Movie review
December 20, 2023 · 124 min · PG-13
Woke Score
Lower is better
Review
Aquaman and the Lost Kingdom follows Aquaman as he balances life as king of Atlantis, husband, and father while teaming up with his imprisoned half-brother Orm to stop Black Manta. The villain wields a cursed Black Trident that unleashes ancient power, causing greenhouse gas spikes, extreme weather, ocean acidification, and threats to both Atlantis and the surface world. The story highlights family protection, brotherly reconciliation, and a call for global unity through an environmental crisis plot device. Audience-visible elements include a UN address on planetary threats and background climate stakes tied directly to the villain's actions.
Breakdown
These are the editorial factors and ratings behind our score for Aquaman and the Lost Kingdom.

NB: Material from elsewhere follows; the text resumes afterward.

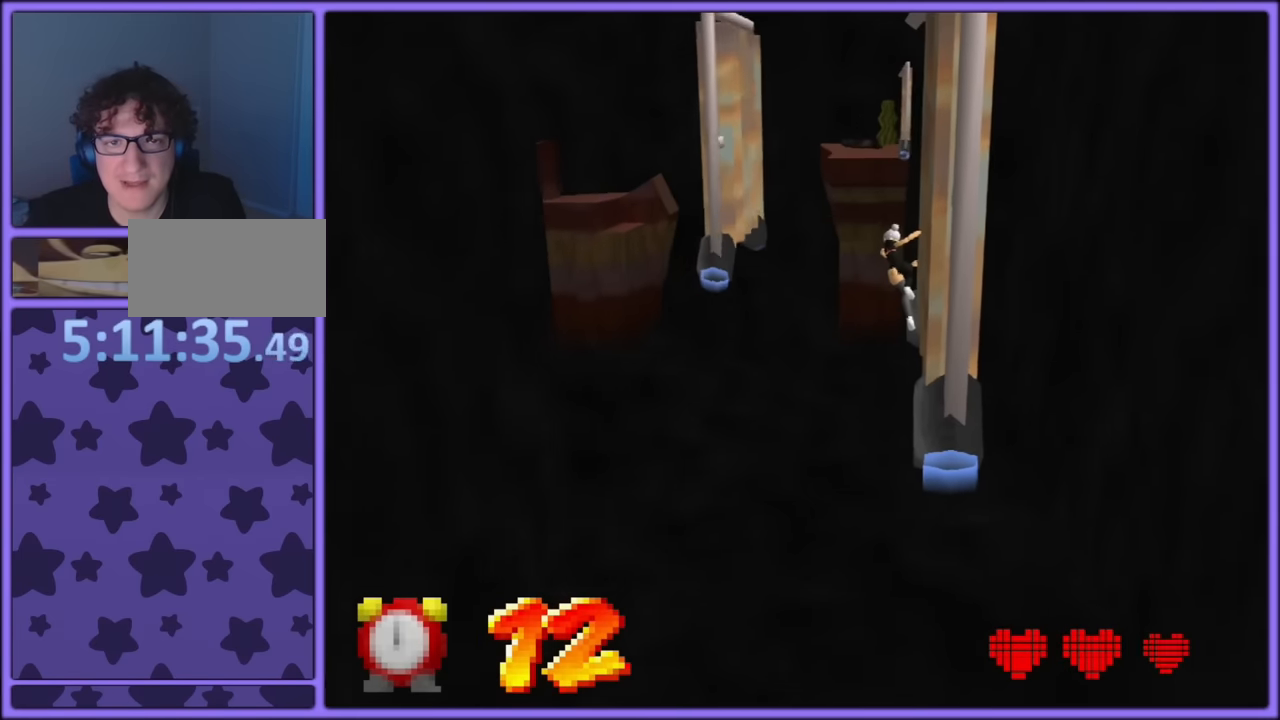
{"dt_ms": 500, "buttons": ["A"], "left_stick": "left", "button_events": [[500, "A", "down"]]}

Woke representation / casting
Background diverse supporting roles and extras appear without prominent quotas, swaps, or audience-visible identity signaling. Black Manta casting aligns with long-established comic canon.
Woke political dialogue
Arthur delivers a UN speech urging unity against environmental threats; climate stakes drive the villain's plan but remain fantasy plot mechanics rather than real-world ideological lectures.
Identity-driven story themes
Narrative centers on family loyalty, fatherhood, and brotherly redemption with no race, gender, sexuality, or identity-politics arcs.
Western institutional / cultural critique
Villain-caused climate disasters prompt a call to end isolation between worlds; mild environmental stakes exist without targeting capitalism, patriarchy, traditional norms, or Western institutions.
Woke character or canon changes
Not relevant. The film draws from Aquaman comics without reported ideological reinterpretations.
Anti-woke backlash and complaints
Some viewers and reviews noted climate messaging as hamfisted or political, but complaints stayed minor and scattered. Dominant backlash involved Amber Heard's personal controversies, not thematic content. No widespread right-leaning claims of DEI or identity politics.
Creator track record context
Jason Momoa brings mild environmental and cultural advocacy; Thomas Pa'a Sibbett emphasizes Polynesian storytelling; remaining key creatives have clean, non-activist genre histories.